A bunch of other factors have added fuel to the fire: Companies have seized the chance to make up revenue they lost during lockdowns, raising prices in many cases. Workers have seized on the chance to demand more money and better working conditions. Politicians have seized on the chance to turn the country’s problems into opportunities for themselves and their favored groups.

“It’s really a tightrope act, and the risk of a misstep by the Fed goes up because there are so many things happening at once,” Swonk said.

About two weeks ago, Powell said it was time to drop the word “transitory” in describing the run-up in inflation, a view that policymakers, including officials in the Biden administration, had espoused for months but could no longer support after persistent price increases.

What hasn’t changed in Powell’s thinking is that policy will be dictated largely by the course of the pandemic. And that may be the biggest reason inflation is turning into a much bigger problem — politically, if not entirely economically — than many economists figured. The pandemic simply has not turned out the way most experts expected.

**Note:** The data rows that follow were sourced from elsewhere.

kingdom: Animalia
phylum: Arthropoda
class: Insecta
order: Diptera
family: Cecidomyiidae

Instead of a terrible episode in which a lot of people got sick and many died but then things got better, COVID has turned out to be a rolling catastrophe that never seems to end. And that’s been reflected in the fits and starts of this recovery.

After relatively sluggish growth in the third quarter, in part due to the Delta variant, the economy is expected to finish the year with a flurry of activity behind strong spending by consumers.

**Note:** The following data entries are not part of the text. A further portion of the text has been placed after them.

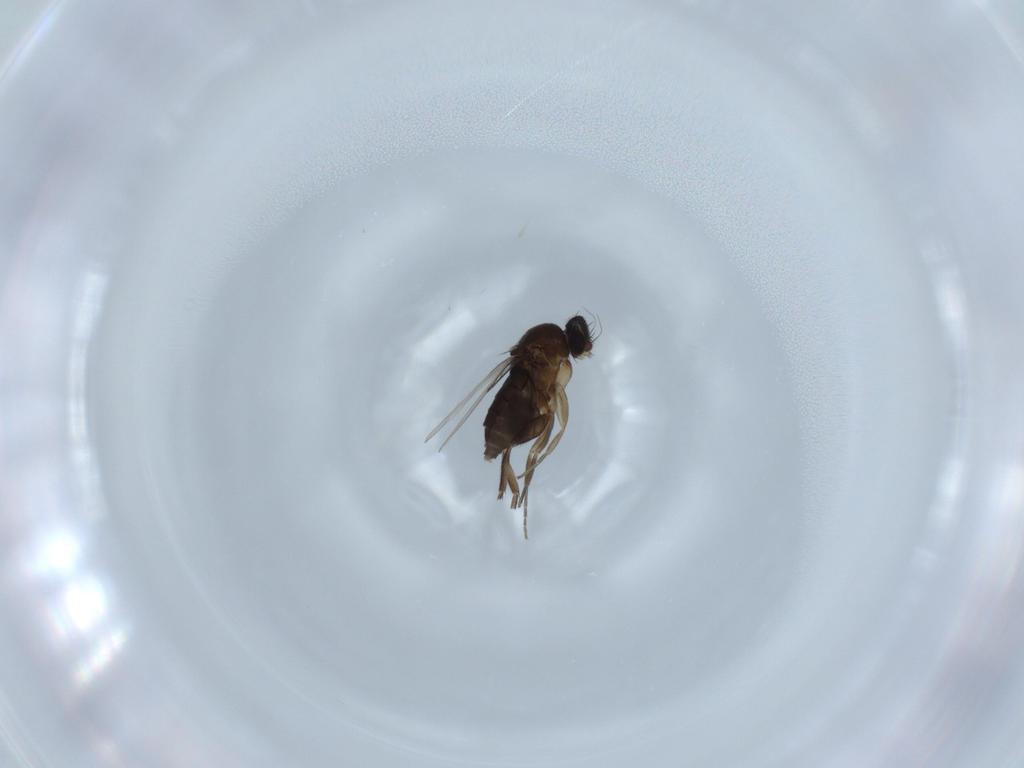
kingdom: Animalia
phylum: Arthropoda
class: Insecta
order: Diptera
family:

Richard Curtin, director of the University of Michigan’s monthly consumer sentiment surveys, said that people who have been isolated for so long now want to enjoy the holidays with families and purchase nice gifts.

It’s what happens early next year that worries Curtin. He expects households to pull back. The omicron variant may figure into that, but it’s also because of the recent rise in prices, he said.

Inflation has been increasing notably since early this year, reaching a 6.8% annualized rate in November compared with the same month in 2020.

The broad-based increase in prices, including food, gas, housing, apparel and cars, has become a political challenge for President Joe Biden. And there’s not a whole lot the president can do about it, although he has sought to loosen shipping and supply bottlenecks, especially at Los Angeles-area ports.

He has also tapped the nation’s petroleum reserve in a bid to lower fuel prices.

Biden tried to get out in front of the last inflation numbers, saying that pump prices have come down in recent days. And some economists see the supply chain mess showing signs of easing.

Still, expenses for things like shelter, which accounts for 40% of the government’s core consumer price index, may increase even more. And labor shortages, which already have pushed up wages, particularly for lower-earning workers, may keep putting upward pressure on overall prices.